Felipe* ainda não decidiu se vai contar ou não para a esposa
sobre seu problema com as bets, as plataformas de aposta esportiva.
Ou melhor, ex-esposa: embora ainda conversem e Felipe
acredite que possam reatar, ela o deixou há 6 meses, depois de um
relacionamento de 12 anos, junto com o filho de 10 anos do casal.
O problema, segundo Felipe contou à BBC News Brasil, não
foram apenas os cerca de 40 mil reais deixados nas apostas, que ele perdeu sem
dar explicações à companheira. Mas também seu comportamento ausente dentro
de casa:
"A
mente de um jogador fica obscura. Eu não conseguia mais desempenhar meu papel
em casa, meu papel como pai. Não brincava mais com meu filho e parei de
conversar direito com ela.”
Desconfiando que as dívidas do marido seriam por um suposto
relacionamento com outra mulher, sua esposa decidiu se separar.
A história de Felipe ressoa nos relatos da advogada Audrey
Cardoso Scattolin, da cidade de Americana, no interior de São Paulo.

— Itens brutos —
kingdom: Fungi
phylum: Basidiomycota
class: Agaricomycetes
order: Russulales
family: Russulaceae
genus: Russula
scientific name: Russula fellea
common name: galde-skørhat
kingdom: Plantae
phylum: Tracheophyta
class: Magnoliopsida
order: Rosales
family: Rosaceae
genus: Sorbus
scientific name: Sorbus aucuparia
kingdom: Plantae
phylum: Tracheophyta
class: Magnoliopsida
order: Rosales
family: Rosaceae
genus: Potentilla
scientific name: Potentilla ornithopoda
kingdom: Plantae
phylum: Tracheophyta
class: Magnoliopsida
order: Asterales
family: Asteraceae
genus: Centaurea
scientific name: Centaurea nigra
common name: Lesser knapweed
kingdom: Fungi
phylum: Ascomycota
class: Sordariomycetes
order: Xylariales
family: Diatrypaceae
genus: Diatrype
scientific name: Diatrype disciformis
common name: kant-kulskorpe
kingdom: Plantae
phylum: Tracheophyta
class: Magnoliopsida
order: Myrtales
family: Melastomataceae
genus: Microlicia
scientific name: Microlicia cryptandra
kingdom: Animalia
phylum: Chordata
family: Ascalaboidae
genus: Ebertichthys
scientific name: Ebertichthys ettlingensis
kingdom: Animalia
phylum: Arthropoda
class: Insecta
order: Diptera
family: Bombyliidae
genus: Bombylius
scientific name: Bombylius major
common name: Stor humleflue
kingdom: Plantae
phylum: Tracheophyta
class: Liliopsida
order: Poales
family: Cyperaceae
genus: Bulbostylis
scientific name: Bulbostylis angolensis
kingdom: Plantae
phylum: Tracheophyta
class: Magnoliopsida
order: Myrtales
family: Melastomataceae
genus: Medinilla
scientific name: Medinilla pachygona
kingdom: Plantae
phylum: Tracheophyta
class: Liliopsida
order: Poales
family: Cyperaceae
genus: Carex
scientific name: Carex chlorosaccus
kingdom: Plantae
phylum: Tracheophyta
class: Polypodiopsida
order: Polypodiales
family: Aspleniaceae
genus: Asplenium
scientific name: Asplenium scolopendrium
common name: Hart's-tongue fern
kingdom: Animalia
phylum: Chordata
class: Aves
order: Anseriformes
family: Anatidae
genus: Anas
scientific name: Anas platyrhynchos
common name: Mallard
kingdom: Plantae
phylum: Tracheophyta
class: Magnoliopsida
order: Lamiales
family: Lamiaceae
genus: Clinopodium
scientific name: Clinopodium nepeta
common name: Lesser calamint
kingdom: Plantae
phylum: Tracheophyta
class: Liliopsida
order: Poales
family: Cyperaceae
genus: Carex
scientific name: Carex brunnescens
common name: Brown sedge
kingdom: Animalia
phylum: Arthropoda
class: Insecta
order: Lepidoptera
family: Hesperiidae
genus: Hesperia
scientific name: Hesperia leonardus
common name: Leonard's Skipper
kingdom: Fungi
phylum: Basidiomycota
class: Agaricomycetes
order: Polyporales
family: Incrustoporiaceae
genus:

— Exercício 1 —
Segundo o texto sobre as apostas esportivas, há quanto tempo a esposa deixou Felipe?
— Exercício 2 —
Continue o texto sobre as apostas esportivas a partir da última frase apresentada.

— Resposta esperada 1 —
Ela o deixou há 6 meses.

— Resposta esperada 2 —
Ela diz que, em 2022 e 2023, os divórcios motivados por
vício em bets ou em jogos de azar, como o “jogo do tigrinho”, representam cerca
de 80% dos casos de seu escritório, segundo levantamento interno.
Para uma das clientes de Scattolin, a gota d’água para a
decisão do divórcio foi ver o ex-marido apresentando o jogo do tigrinho para o
filho de 12 anos.
A advogada também acumula histórias de clientes cujos
cônjuges perderam centenas de milhares de reais, além de bens como carro e até
a casa da família. Vários se envolveram com agiotas para pagar as dívidas e
para continuar jogando.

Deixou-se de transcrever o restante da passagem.